До Шкотово ему и его солдатам не раз приходилось добираться узкой манзовской тропой петлявшей по гористому западному берегу Уссурийского залива почти до самого устья реки Майхэ, где существовал в то время перевоз, содержащийся обществом Шкотовских крестьян.
Возможно именно тогда, спускаясь с отрядом в долину небольшой речки с диковинным китайским названием (В рапорте морской чертежной за февраль 1892 года указано и другое название этой речки — «Та-мандзуйзя». (РГИА ДВ Ф.1. Оп.5. Д.645. Л.139)) Тавайзюйзю (РГИА ДВ Ф.1. Оп.5. Д.645. Л.144) он и наткнулся на прозрачный родник с изумительно вкусной и чистой водой рядом с которым, три года спустя, попытается основать свое новое родовое гнездо. Этот участок, расположенный сравнительно недалеко от Шкотово и прямо на пути оттуда во Владивосток (Теперь это небольшой дачный поселок между бухтой Амбабоза и трассой Артем — Владивосток) был хорош ещё и тем, что рядом с ручьем находился уже очищенный от леса и, вероятно, распаханный китайцами приличный кусок довольно плодородной земли. Правда, весной 1883 года всех китайцев выселили из нижней части долины реки Майхэ и пашня запустела. Именно благодаря этому обстоятельству участок и получил в дальнейшем свое характерное название «пустошь Князевка».

**Исходные данные**
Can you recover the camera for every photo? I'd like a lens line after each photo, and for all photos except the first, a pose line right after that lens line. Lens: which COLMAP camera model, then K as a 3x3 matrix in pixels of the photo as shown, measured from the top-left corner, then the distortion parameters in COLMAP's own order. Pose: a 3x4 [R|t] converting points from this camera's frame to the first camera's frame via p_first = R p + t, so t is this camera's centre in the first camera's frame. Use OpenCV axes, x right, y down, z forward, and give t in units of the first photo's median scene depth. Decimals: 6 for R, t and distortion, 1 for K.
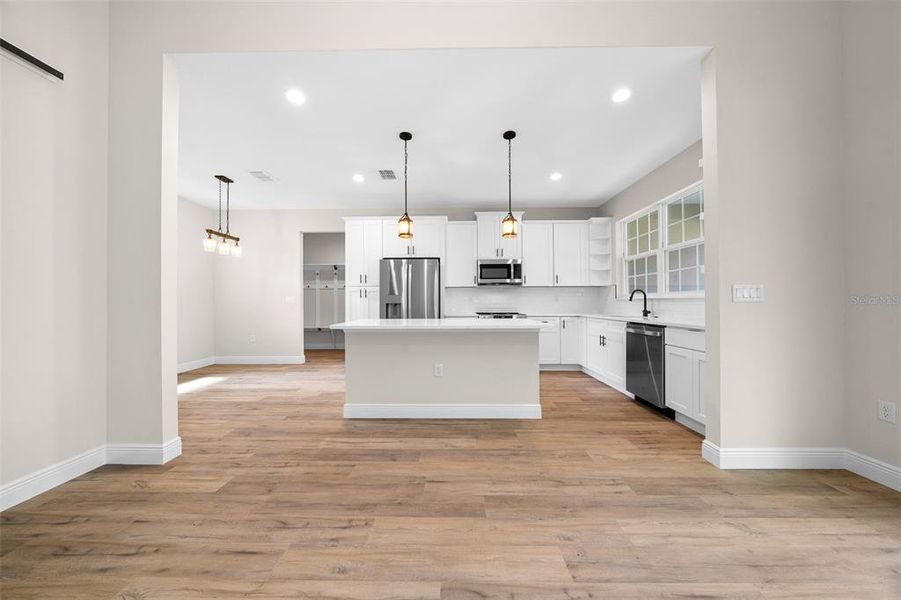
lens RADIAL K [[306.7, 0, 447.3], [0, 306.7, 298.9], [0, 0, 1]] dist [-0.008320, 0.000921]
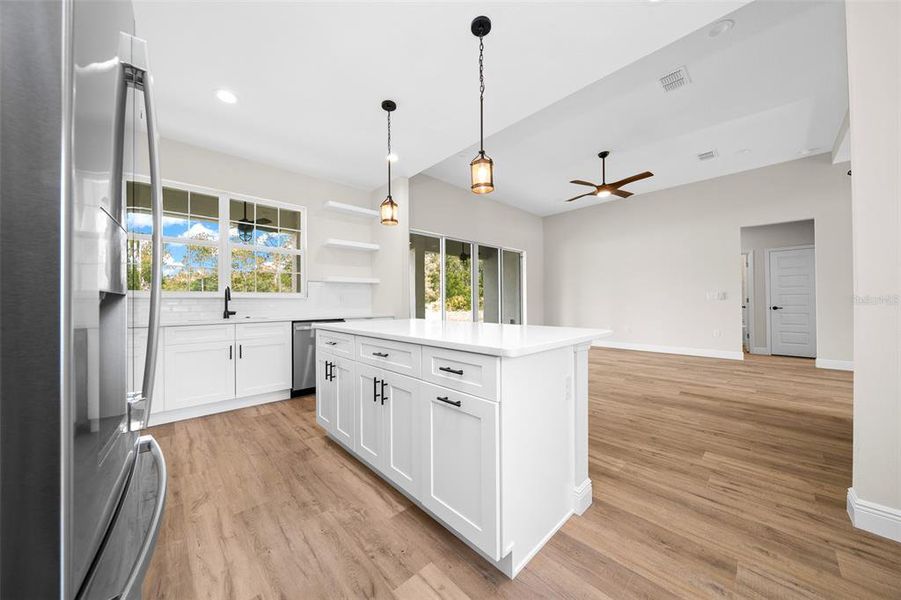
lens RADIAL K [[306.7, 0, 451.0], [0, 306.7, 298.7], [0, 0, 1]] dist [-0.008320, 0.000921]
pose [[-0.703451, 0.016932, 0.710542, -0.343732], [0.001201, 0.999743, -0.022635, 0.018396], [-0.710743, -0.015069, -0.703291, 0.967596]]
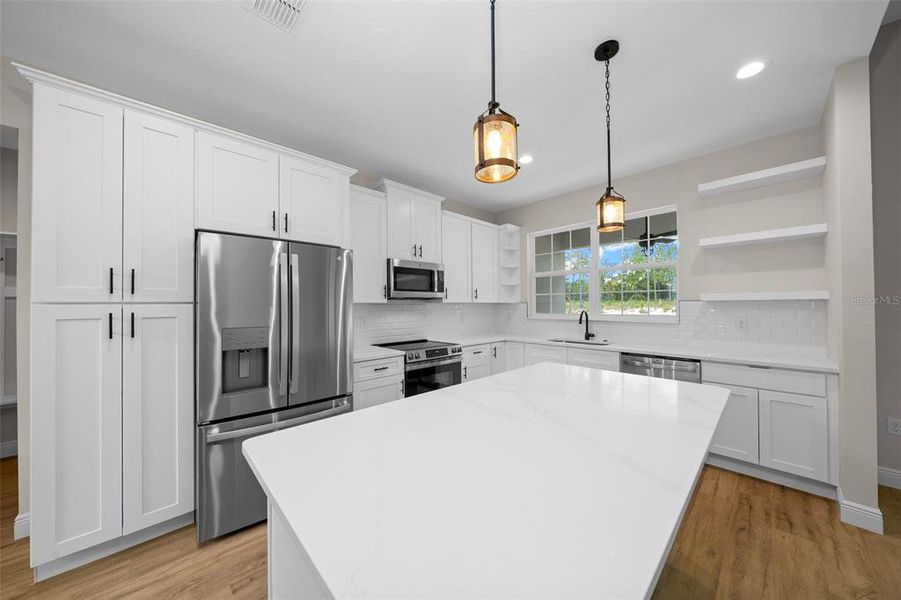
lens RADIAL K [[306.7, 0, 448.0], [0, 306.7, 300.2], [0, 0, 1]] dist [-0.008320, 0.000921]
pose [[0.714112, 0.009882, 0.699962, -0.260291], [-0.004934, 0.999947, -0.009084, -0.044374], [-0.700014, 0.003033, 0.714123, 0.527112]]
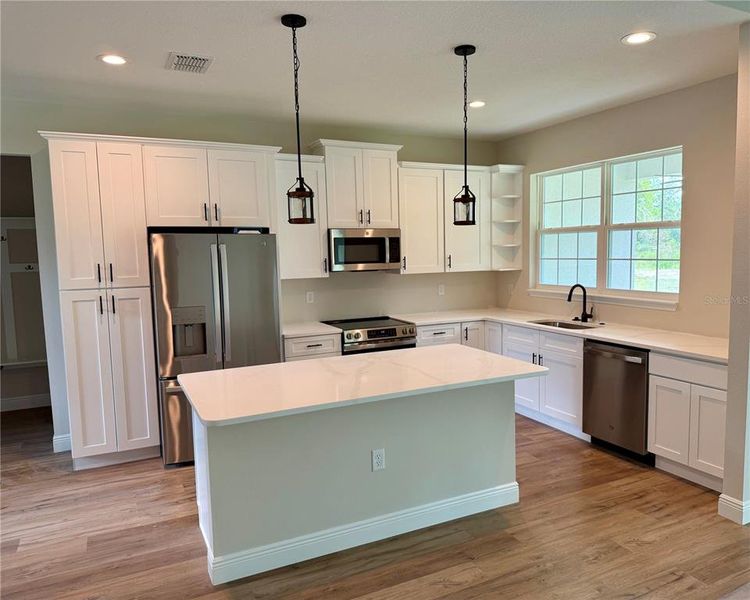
lens RADIAL K [[561.9, 0, 399.4], [0, 561.9, 302.8], [0, 0, 1]] dist [0.036127, -0.063347]
pose [[0.881314, -0.057361, 0.469037, -0.294889], [0.009059, 0.994473, 0.104599, -0.108793], [-0.472445, -0.087935, 0.876963, 0.040493]]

**Задание**
Перепишите исходный текст целиком, слово в слово.

**Ответ**
До Шкотово ему и его солдатам не раз приходилось добираться узкой манзовской тропой петлявшей по гористому западному берегу Уссурийского залива почти до самого устья реки Майхэ, где существовал в то время перевоз, содержащийся обществом Шкотовских крестьян.
Возможно именно тогда, спускаясь с отрядом в долину небольшой речки с диковинным китайским названием (В рапорте морской чертежной за февраль 1892 года указано и другое название этой речки — «Та-мандзуйзя». (РГИА ДВ Ф.1. Оп.5. Д.645. Л.139)) Тавайзюйзю (РГИА ДВ Ф.1. Оп.5. Д.645. Л.144) он и наткнулся на прозрачный родник с изумительно вкусной и чистой водой рядом с которым, три года спустя, попытается основать свое новое родовое гнездо. Этот участок, расположенный сравнительно недалеко от Шкотово и прямо на пути оттуда во Владивосток (Теперь это небольшой дачный поселок между бухтой Амбабоза и трассой Артем — Владивосток) был хорош ещё и тем, что рядом с ручьем находился уже очищенный от леса и, вероятно, распаханный китайцами приличный кусок довольно плодородной земли. Правда, весной 1883 года всех китайцев выселили из нижней части долины реки Майхэ и пашня запустела. Именно благодаря этому обстоятельству участок и получил в дальнейшем свое характерное название «пустошь Князевка».